Whispers around the school about Jenny’s relationship with an older man reach the staff, and her wise but seemingly sheltered teacher (Olivia Williams) voices her concern. But Jenny is too swept away to listen to anyone else. She even ignores her own doubts when David confesses what he does for a living, a rather underhanded trade. David simply feels right. All her work in school, her dream of going to Oxford, she doesn’t know what that’s for. Will she graduate with a degree and become like one of her starchy teachers? Jenny doesn’t want to be bored; she wants to live. David allows her to do so, and she loves him for it. Even her oppressive father is charmed by David the snake, if only because if she marries David, it saves him from having to pay for Jenny’s expensive Oxford tuition.
Of course, the other shoe drops and that’s where the life lesson of the title comes into play. Director Lone Scherfig (Italian for Beginners), who along with Antichrist auteur Lars von Trier is one of the Dogma cinema movement, tells the story with a manipulative calm. The story grows subtly and doesn’t apply the melodrama in too coarse a manner. The audience believes for a time that David is the best choice for Jenny.
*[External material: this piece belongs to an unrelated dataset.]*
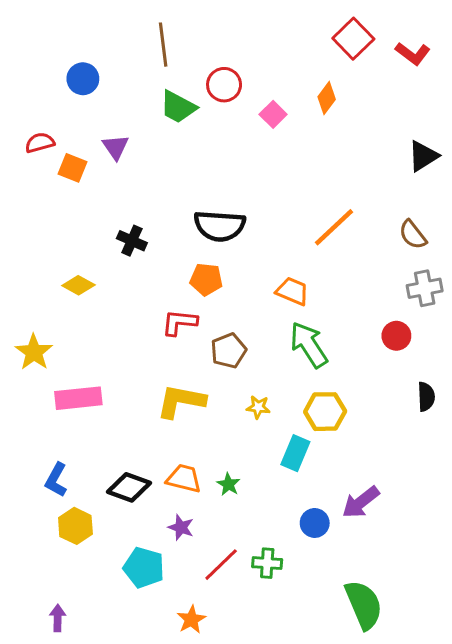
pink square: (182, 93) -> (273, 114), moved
Nicholas Hornby (About a Boy, High Fidelity) based the screenplay on the memoir by journalist Lynn Barber, and together he and Scherfig present a believable, strong character in Jenny that ultimately proves better for the experience, despite the unfortunate but necessary lessons she learns in this coming-of-age tale. The only moment where the film loses the audience is the final scene, which wraps things up with the all-too-familiar device of over-explanatory narration.
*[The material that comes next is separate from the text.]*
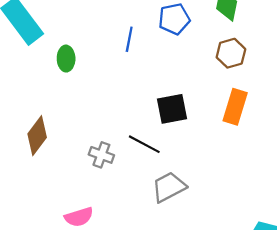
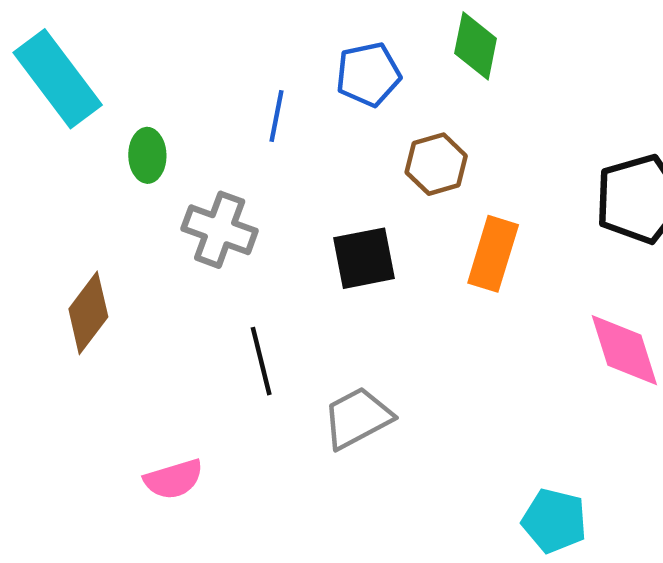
brown hexagon: (231, 53) -> (436, 164), moved
black line: (144, 144) -> (261, 361), moved, turned 48
gray cross: (101, 155) -> (220, 230), moved, size x1.4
Carey Mulligan’s breakthrough performance in An Education deserves the affection it’s getting and serves as the film’s easiest selling point. She’s supported by an amazing cast, most notably Molina’s father-character and Emma Thompson as the no-nonsense headmistress of Jenny’s school. But this is a film that might not have worked on the level it did without Mulligan, whose prior acting experience is summed up by lots of British television and small roles in 2005’s Pride and Prejudice and last year’s Public Enemies. But Mulligan has an effortless way of communicating her character’s emotions through her eyes, or through her dimple-inflected smile so that the audience always knows what she’s thinking. It’s through Mulligan’s lucid communication as an actress that the film works on such a profound level for the majority of its runtime, and it’s why people should be rushing to take in what she—more than the smart screenplay or blithe direction—offers onscreen.